Moonshot AI’s Kimi K2.6 arrives as an open‑sourced, multimodal agentic model built for long‑horizon coding tasks and front‑end generation from natural language. It can coordinate up to 300 specialized sub‑agents across 4,000 steps, a scale that the release team highlights for practical deployment. On Humanity’s Last Exam (HLE‑Full) with tools, K2.6 posts a 54.0 score, edging out GPT‑5.4 (52.1), Claude Opus 4.6 (53.0) and Gemini 3.1 Pro (51.4).

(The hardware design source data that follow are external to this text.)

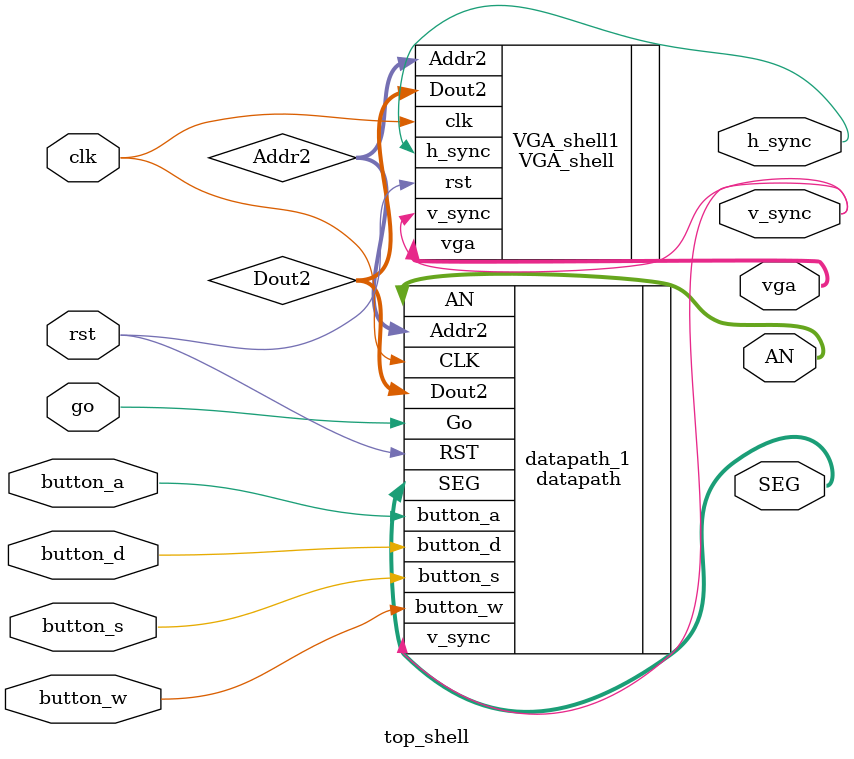
<source format=v>
`timescale 1ns / 1ps
module top_shell(
    clk,
    go,
    rst,
    button_a,
    button_w,
    button_d,
    button_s,
    v_sync,
    h_sync,
    AN,
    SEG,
    vga
    );
    input clk;
    input go;
    input rst;
    input button_a,button_w,button_d,button_s;
    output v_sync,h_sync;
    output [7:0]AN,SEG;
    output [11:0]vga;
    
    wire [9:0] Addr2;
    wire [31:0]Dout2;
    
    datapath datapath_1(
        .CLK(clk),
        .Go(go),
        .RST(rst),
        .button_a(button_a),
        .button_w(button_w),
        .button_d(button_d),
        .button_s(button_s),
        .AN(AN),
        .SEG(SEG),
        .Addr2(Addr2),
        .Dout2(Dout2),
        .v_sync(v_sync)
    );
    
    VGA_shell VGA_shell1(
        .clk(clk),
        .rst(rst),
        .Addr2(Addr2),
        .Dout2(Dout2),
        .h_sync(h_sync),
        .v_sync(v_sync),
        .vga(vga)
    );
endmodule

</source>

The benchmark is widely regarded as one of the toughest knowledge tests, so the result draws attention. Yet the article offers no data on real‑world software‑engineering workloads beyond the benchmark, leaving it unclear whether the reported gains will translate into consistent productivity gains for developers. Moreover, the claim of “massively parallel agent swarms” rests on internal testing; external verification is absent.

Will the open‑source community adopt K2.6 and validate its performance at scale? The answer will depend on subsequent experiments and integration experiences, which remain to be documented.

Further Reading

Common Questions Answered

How does Kimi K2.6 perform on the Humanity's Last Exam (HLE-Full) benchmark?

Kimi K2.6 scored an impressive 54.0 on the HLE-Full with tools benchmark, outperforming other leading AI models like GPT-5.4, Claude Opus 4.6, and Gemini 3.1 Pro. This benchmark is considered one of the most challenging knowledge tests, specifically evaluating an AI model's ability to autonomously leverage external resources.

What makes Kimi K2.6's agent coordination capabilities unique?

Kimi K2.6 can coordinate up to 300 specialized sub-agents across 4,000 coordinated steps, representing a significant advancement in long-horizon task management. This capability allows the model to stitch together complex reasoning cycles and manage cascading actions that unfold over extended periods.

What type of tasks is Kimi K2.6 designed to handle?

Kimi K2.6 is specifically built for 'long-horizon' tasks, meaning it can manage complex, multi-step processes beyond simple prompt responses. The open-source, multimodal agentic model excels at coordinating intricate workflows, particularly in coding and front-end generation from natural language.